[Stored dataset items]
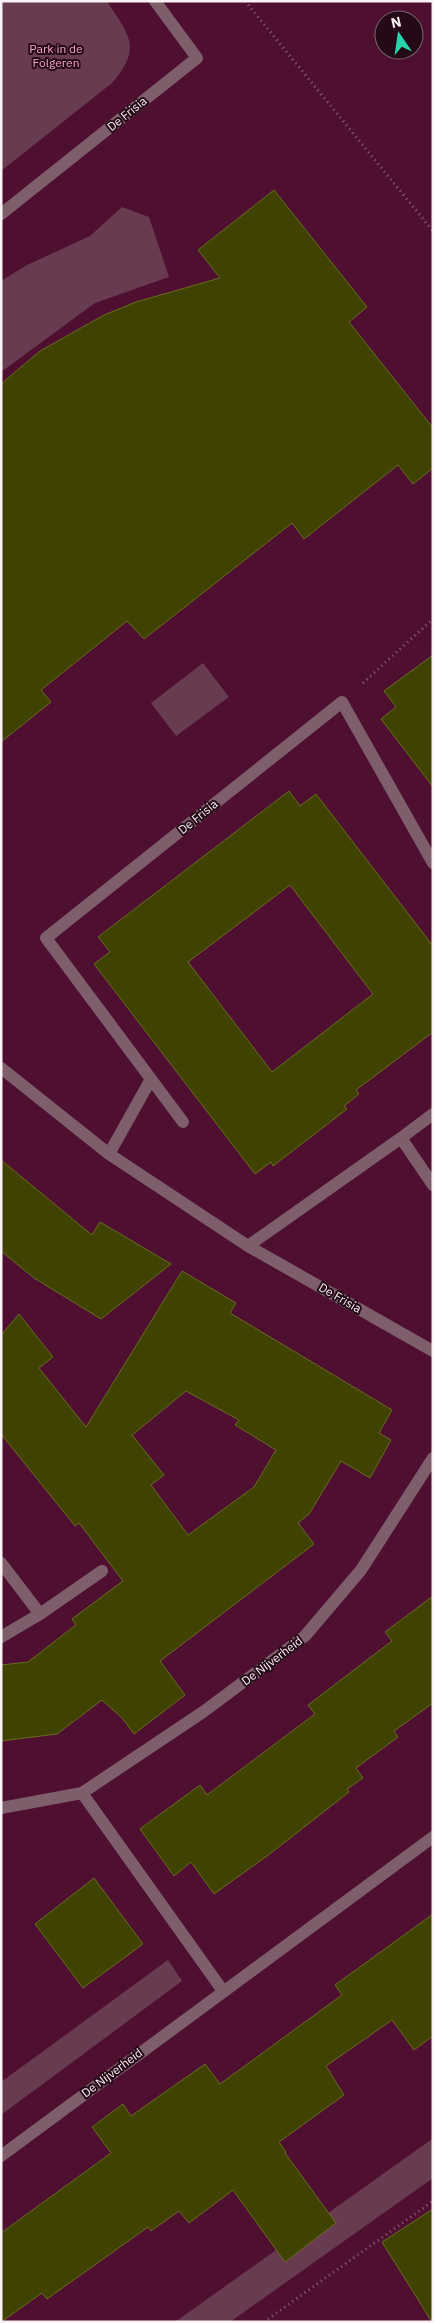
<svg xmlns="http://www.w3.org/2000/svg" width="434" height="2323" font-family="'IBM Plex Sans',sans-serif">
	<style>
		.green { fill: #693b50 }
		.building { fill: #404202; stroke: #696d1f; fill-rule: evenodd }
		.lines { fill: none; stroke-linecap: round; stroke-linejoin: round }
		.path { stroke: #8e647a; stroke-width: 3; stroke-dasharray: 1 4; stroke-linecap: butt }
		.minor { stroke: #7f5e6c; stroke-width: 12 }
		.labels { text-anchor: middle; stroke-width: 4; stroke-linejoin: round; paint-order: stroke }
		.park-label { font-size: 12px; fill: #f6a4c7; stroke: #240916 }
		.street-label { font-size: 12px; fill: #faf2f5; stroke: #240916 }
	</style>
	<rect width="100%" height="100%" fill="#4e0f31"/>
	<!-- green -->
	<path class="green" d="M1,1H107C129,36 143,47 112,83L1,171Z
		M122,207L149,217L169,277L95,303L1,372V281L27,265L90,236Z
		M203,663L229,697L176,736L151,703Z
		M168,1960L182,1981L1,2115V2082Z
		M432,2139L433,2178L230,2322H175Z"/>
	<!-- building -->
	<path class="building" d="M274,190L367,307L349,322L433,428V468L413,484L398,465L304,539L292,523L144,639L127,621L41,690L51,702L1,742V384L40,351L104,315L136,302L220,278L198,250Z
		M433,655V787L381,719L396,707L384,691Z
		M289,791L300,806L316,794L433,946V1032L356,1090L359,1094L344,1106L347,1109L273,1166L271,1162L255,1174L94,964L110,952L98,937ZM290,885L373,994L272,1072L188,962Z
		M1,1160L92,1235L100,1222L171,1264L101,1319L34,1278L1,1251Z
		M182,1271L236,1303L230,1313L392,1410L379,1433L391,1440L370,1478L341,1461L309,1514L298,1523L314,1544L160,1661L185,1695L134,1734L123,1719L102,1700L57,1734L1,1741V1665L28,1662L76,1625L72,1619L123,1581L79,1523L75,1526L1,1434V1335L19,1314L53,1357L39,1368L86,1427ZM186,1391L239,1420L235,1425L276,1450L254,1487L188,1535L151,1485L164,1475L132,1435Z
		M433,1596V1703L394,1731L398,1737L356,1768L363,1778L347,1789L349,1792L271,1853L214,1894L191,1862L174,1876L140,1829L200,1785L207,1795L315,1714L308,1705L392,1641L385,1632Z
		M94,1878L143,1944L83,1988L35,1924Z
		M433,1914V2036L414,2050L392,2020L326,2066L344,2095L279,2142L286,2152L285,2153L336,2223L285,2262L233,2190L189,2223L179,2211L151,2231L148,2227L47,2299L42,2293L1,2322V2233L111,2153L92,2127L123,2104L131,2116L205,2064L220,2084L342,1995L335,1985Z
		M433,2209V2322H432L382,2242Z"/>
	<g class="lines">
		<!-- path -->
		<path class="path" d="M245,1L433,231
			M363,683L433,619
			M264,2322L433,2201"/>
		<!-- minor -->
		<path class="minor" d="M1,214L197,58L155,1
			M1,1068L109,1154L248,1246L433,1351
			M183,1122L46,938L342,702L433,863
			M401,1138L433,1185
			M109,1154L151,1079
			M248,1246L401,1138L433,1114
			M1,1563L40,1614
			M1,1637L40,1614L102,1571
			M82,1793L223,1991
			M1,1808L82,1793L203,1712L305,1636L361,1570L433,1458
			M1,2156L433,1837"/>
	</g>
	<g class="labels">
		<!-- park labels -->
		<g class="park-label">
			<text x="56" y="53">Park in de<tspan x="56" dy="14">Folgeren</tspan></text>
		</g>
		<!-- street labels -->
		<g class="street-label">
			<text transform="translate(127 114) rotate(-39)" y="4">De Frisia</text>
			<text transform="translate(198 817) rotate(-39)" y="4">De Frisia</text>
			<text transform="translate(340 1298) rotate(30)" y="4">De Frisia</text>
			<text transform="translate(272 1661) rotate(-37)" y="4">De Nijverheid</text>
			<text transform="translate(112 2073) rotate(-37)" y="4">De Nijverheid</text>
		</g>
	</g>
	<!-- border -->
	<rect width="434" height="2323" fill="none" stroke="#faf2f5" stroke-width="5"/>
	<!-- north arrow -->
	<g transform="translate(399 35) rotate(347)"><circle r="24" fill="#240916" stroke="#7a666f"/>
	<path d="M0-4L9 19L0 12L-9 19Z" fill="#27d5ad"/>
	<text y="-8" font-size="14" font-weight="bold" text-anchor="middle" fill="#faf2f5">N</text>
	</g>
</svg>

...

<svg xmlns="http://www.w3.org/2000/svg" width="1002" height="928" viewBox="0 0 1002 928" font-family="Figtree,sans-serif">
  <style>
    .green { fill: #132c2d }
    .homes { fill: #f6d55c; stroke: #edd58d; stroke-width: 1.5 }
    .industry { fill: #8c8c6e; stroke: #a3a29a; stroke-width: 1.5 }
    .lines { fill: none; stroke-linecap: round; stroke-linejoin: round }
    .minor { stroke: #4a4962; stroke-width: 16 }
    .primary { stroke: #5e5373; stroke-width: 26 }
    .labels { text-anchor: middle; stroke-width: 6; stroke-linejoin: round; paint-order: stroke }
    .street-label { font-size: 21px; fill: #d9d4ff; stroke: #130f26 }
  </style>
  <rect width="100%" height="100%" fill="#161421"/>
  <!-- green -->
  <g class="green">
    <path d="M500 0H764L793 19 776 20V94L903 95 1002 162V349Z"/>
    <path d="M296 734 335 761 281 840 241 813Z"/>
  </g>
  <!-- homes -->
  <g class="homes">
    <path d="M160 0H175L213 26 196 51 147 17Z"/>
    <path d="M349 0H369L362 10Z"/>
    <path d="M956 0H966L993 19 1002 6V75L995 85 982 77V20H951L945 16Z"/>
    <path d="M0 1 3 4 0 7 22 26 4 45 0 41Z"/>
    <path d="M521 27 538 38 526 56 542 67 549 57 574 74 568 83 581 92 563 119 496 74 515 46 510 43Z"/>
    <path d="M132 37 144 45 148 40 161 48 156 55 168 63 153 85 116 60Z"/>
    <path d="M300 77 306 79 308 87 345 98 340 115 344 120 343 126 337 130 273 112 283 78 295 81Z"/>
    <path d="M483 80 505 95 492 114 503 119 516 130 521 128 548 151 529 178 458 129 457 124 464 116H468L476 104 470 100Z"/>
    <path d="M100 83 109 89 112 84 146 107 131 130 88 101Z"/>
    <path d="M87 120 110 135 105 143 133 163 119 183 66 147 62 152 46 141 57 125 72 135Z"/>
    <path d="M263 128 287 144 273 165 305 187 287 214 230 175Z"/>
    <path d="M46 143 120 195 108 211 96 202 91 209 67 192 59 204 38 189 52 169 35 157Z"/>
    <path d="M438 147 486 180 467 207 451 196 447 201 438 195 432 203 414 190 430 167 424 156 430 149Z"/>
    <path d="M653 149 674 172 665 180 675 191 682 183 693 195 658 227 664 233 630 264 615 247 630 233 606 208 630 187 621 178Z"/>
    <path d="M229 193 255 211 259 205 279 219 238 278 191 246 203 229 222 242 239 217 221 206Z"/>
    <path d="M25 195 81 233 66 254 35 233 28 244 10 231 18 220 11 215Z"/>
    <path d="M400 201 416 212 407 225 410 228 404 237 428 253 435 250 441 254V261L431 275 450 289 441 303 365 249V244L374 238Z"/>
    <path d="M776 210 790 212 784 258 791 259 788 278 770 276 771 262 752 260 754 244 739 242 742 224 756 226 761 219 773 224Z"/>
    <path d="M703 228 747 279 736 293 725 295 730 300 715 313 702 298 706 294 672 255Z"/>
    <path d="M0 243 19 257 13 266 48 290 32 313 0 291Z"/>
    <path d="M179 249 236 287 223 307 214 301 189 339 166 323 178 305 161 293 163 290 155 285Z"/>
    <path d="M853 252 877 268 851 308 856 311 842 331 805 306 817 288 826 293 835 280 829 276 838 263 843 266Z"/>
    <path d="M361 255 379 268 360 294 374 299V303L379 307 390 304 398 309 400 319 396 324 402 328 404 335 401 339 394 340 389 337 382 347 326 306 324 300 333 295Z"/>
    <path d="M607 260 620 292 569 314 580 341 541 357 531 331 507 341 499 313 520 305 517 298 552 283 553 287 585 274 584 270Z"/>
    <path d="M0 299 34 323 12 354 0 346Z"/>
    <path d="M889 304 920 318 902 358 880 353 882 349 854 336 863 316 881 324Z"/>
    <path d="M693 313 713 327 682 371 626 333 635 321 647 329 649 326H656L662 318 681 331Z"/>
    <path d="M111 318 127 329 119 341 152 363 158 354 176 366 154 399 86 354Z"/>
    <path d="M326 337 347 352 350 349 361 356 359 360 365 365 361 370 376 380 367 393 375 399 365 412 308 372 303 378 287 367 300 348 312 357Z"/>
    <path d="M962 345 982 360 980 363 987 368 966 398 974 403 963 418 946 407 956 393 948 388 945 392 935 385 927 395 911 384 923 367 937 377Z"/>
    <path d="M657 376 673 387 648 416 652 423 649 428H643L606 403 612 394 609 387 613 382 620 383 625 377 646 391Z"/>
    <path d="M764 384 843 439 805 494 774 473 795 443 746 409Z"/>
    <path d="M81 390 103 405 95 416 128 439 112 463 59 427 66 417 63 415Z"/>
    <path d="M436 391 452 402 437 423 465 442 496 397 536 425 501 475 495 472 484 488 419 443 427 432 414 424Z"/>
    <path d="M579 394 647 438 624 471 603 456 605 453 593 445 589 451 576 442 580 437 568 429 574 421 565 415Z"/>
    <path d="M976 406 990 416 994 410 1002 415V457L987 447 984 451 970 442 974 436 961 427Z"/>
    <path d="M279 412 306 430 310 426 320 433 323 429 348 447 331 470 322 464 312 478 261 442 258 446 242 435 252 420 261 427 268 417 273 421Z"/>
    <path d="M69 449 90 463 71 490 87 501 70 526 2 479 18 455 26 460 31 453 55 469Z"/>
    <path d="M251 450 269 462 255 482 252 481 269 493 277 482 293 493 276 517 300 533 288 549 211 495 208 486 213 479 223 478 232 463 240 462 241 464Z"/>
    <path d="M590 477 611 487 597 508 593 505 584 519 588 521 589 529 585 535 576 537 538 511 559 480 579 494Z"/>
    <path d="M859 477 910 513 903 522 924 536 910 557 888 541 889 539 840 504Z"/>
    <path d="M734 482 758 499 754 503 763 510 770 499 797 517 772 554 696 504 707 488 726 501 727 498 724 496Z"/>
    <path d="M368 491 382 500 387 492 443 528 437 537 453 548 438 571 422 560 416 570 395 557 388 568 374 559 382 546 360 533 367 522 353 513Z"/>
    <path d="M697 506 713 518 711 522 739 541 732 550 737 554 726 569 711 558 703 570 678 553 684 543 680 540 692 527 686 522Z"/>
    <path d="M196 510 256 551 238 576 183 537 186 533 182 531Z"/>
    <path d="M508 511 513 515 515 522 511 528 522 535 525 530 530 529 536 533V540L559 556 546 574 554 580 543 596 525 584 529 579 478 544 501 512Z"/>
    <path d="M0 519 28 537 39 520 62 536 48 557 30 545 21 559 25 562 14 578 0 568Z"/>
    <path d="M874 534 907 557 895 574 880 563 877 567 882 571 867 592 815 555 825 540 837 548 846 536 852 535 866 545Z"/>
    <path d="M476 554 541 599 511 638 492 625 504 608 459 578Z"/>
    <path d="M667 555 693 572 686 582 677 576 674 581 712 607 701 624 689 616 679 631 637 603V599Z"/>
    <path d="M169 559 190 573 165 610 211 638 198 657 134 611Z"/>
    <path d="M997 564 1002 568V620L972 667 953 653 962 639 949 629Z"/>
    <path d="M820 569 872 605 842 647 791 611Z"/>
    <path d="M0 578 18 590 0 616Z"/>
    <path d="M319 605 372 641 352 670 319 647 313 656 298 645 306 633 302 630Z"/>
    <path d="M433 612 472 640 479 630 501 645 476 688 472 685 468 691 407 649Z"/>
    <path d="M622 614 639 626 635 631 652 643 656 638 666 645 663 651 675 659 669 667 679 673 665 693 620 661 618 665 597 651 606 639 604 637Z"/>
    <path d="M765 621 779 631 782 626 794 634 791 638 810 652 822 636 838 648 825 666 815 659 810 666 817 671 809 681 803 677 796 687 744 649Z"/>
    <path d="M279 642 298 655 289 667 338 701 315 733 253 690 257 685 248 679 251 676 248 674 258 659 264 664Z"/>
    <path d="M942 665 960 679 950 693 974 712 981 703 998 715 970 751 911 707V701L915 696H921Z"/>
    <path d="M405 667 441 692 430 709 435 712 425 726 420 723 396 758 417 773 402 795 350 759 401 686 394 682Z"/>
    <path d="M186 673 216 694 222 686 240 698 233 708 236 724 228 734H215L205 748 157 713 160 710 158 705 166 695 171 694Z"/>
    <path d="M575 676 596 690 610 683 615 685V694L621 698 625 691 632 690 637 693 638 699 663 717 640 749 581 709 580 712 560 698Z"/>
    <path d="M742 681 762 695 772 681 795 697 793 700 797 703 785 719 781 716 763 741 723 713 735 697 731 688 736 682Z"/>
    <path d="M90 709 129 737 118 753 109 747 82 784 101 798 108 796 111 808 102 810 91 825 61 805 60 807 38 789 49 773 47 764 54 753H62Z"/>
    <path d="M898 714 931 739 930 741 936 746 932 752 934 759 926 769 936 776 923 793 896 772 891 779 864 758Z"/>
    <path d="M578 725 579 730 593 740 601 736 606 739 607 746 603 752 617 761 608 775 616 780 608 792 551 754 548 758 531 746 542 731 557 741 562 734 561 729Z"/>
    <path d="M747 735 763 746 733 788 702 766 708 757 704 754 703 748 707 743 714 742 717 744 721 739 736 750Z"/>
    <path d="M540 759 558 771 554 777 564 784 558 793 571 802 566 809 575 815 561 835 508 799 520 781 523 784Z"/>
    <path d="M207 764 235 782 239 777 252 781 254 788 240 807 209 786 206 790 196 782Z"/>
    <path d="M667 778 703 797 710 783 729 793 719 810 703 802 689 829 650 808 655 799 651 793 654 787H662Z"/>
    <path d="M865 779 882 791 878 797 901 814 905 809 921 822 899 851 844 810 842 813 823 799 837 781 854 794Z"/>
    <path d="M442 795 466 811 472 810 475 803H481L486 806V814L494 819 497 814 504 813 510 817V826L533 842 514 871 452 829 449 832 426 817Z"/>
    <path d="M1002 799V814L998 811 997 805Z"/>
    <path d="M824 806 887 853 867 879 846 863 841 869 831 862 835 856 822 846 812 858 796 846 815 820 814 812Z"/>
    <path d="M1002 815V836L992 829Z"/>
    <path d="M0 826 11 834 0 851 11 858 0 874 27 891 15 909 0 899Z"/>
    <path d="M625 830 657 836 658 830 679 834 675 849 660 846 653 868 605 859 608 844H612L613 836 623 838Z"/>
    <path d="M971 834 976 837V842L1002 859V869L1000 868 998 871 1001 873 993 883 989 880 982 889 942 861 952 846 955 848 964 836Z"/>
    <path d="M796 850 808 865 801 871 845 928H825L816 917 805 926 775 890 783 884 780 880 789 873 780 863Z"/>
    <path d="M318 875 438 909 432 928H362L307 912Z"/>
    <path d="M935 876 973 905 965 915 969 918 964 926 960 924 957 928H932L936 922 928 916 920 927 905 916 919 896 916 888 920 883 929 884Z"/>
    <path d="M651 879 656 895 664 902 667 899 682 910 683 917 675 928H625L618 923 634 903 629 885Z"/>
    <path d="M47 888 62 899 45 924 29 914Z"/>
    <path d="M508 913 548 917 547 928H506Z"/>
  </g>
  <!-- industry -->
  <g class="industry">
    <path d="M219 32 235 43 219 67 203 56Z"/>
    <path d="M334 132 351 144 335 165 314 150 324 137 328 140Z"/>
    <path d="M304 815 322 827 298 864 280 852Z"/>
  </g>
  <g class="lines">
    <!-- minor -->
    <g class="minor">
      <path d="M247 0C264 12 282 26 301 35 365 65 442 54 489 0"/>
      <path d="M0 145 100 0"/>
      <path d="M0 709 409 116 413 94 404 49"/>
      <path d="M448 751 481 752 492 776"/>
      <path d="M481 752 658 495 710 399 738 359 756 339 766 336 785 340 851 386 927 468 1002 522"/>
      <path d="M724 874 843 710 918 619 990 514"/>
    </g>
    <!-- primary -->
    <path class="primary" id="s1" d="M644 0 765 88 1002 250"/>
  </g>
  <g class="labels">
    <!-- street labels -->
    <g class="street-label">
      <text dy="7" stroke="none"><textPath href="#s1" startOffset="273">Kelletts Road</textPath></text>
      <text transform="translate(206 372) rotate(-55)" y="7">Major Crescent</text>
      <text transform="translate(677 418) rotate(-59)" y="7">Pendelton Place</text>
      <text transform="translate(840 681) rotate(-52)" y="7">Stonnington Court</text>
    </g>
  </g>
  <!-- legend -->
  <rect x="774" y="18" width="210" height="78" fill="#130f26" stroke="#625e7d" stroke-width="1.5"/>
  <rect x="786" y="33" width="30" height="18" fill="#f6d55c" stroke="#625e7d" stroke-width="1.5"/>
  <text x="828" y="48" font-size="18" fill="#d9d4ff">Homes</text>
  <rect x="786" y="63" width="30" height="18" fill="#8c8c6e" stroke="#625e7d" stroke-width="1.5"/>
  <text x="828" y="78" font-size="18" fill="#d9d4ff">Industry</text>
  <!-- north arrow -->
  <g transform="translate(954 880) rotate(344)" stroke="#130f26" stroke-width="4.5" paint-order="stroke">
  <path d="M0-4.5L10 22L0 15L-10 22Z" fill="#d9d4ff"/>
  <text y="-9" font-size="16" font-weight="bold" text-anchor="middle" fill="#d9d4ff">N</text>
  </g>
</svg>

[Exercise instructions] Among the entries above, which lines include "bold"? List them all.

[Response to the exercise]
	<text y="-8" font-size="14" font-weight="bold" text-anchor="middle" fill="#faf2f5">N</text>
  <text y="-9" font-size="16" font-weight="bold" text-anchor="middle" fill="#d9d4ff">N</text>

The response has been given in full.